BEGIN Article

1 files changed, 100 insertions, 173 deletions
diff --git a/parsers/logbooks.py b/parsers/logbooks.py
index d615930..6a156af 100644
--- a/parsers/logbooks.py
+++ b/parsers/logbooks.py
@@ -1,8 +1,8 @@
 import csv
-import datetime
+from  datetime import datetime, date, time
 import os
 import re
-import time
+#import time
 import pickle
 import shelve
 
@@ -26,8 +26,6 @@ todo='''
 
 - refactor everything with some urgency, esp. LoadLogbookForExpedition()
 
-- delete all the autoLogbooKEntry stuff when we are absolutely certain what it does
-
 - Logbooks log.htm exist for 1983, 84, 85, 87, 88, 89 but have no full-working parser, 
   or it is broken/incomplete and need hand-editing.
 
@@ -46,26 +44,35 @@ todo='''
 - We should ensure logbook.html is utf-8 and stop this crap:             
             file_in = open(logbookfile,'rb')
             txt = file_in.read().decode("latin1")
+            
+- this is a slow and uncertain function:  cave = getCaveByReference(caveRef)
 '''
 
 logentries = [] # the entire logbook for one year is a single object: a list of entries
 noncaveplaces = [ "QMplaceholder", "Journey", "Loser Plateau", "UNKNOWN", 'plateau', 
         'base camp', 'basecamp', 'top camp', 'topcamp' ]
-logdataissues = {}
+logdataissues = TROG['issues']['logdataissues']
 trips ={}
 
 
 #
 # the logbook loading section
 #
-def GetTripPersons(trippeople, expedition, logtime_underground, tid="!"):
+def set_trip_id(year, seq):
+    tid= f"{year}.s{seq:02d}"
+    return tid
+
+    
+def GetTripPersons(trippeople, expedition, logtime_underground, tid=None):
     res = [ ]
     author = None
     round_bracket_regex = re.compile(r"[\(\[].*?[\)\]]")
-    if tid =="!":
-        tid = expedition.year + "." + tripperson
+    #print(f'# {tid}')
+       
     for tripperson in re.split(r",|\+|&amp;|&(?!\w+;)| and ", trippeople):
         tripperson = tripperson.strip()
+        if not tid:
+            tid = expedition.year + "." + tripperson + datetime.now().strftime("%S%f") # no good. Should be getting the tid
         mul = re.match(r"<u>(.*?)</u>$(?i)", tripperson)
         if mul:
             tripperson = mul.group(1).strip()

END Article

- **Exercises**:
- A) According to the diff's todo list, why do the log.htm logbooks for 1983, 84, 85, 87, 88 and 89 need hand-editing?
- B) In the diff, how does the new set_trip_id function format the trip ID?

BEGIN Entries shown

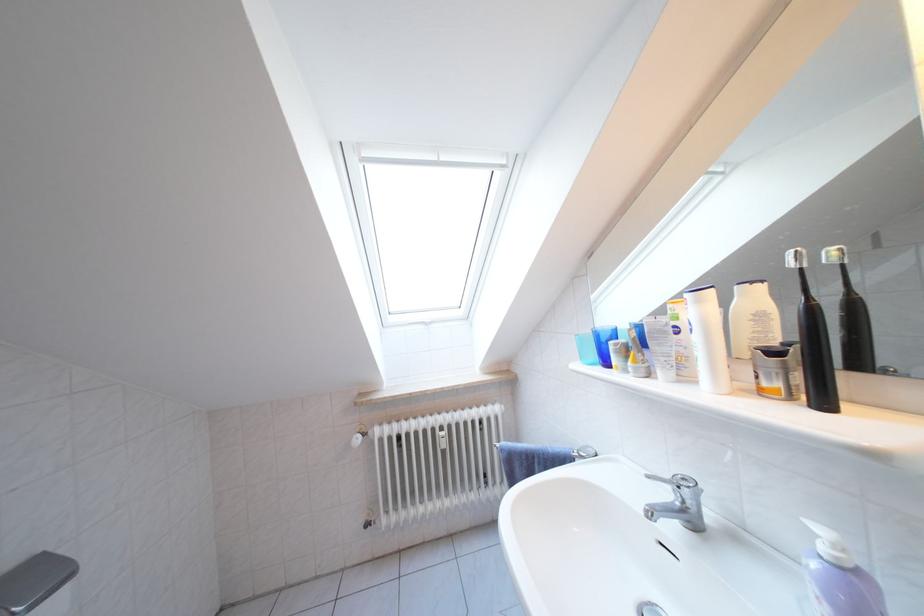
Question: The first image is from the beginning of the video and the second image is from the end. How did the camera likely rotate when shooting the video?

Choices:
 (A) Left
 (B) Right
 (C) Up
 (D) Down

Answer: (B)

END Entries shown

- **Results**:
- A) They have no fully working parser, or their parser is broken or incomplete.

- B) It uses f"{year}.s{seq:02d}": the year, then ".s", then the sequence number padded to two digits.